> **Instructions**:
**1.** According to the review excerpt, which company published the children's book about Russia?
**2.** Reproduce the part of the review excerpt starting with "Author: Carole P." and going on through "Around the World.".

> **Source passage**:
BEGIN
Reviewer Conny Withay:Operating her own business in office management since 1991, Conny is an avid reader, volunteers reading the Bible to the elderly, and makes handmade jewelry. A cum laude graduate with a degree in art living in the Pacific Northwest, she is married with two sons, two daughter-in-laws, and one granddaughter.
Author: Carole P. Roman
Publisher: Red Feather Publishing
“If you were me and lived in Russia (rush-a), you would live in Northern Eurasia (Ur-ray-ja). You might call it the Russian Federation because it has many different nationalities and ethnic groups living within its vast borders,” Carole P. Roman writes in her children’s book, If You Were Me and Lived In … Russia – A Child’s Introduction to Culture Around the World.
END
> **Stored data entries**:
BEGIN
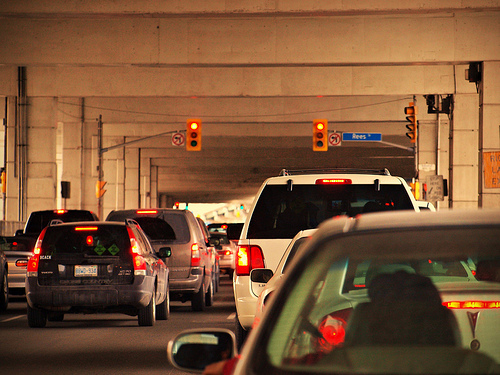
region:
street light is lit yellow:
[281, 83, 432, 190]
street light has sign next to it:
[305, 111, 360, 153]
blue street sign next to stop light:
[309, 115, 391, 155]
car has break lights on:
[19, 200, 169, 325]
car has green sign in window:
[76, 221, 128, 269]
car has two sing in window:
[46, 207, 143, 287]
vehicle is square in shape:
[224, 160, 421, 329]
END
> **Solutions to the tasks**:
**1.** Red Feather Publishing

**2.**
Author: Carole P. Roman
Publisher: Red Feather Publishing
“If you were me and lived in Russia (rush-a), you would live in Northern Eurasia (Ur-ray-ja). You might call it the Russian Federation because it has many different nationalities and ethnic groups living within its vast borders,” Carole P. Roman writes in her children’s book, If You Were Me and Lived In … Russia – A Child’s Introduction to Culture Around the World.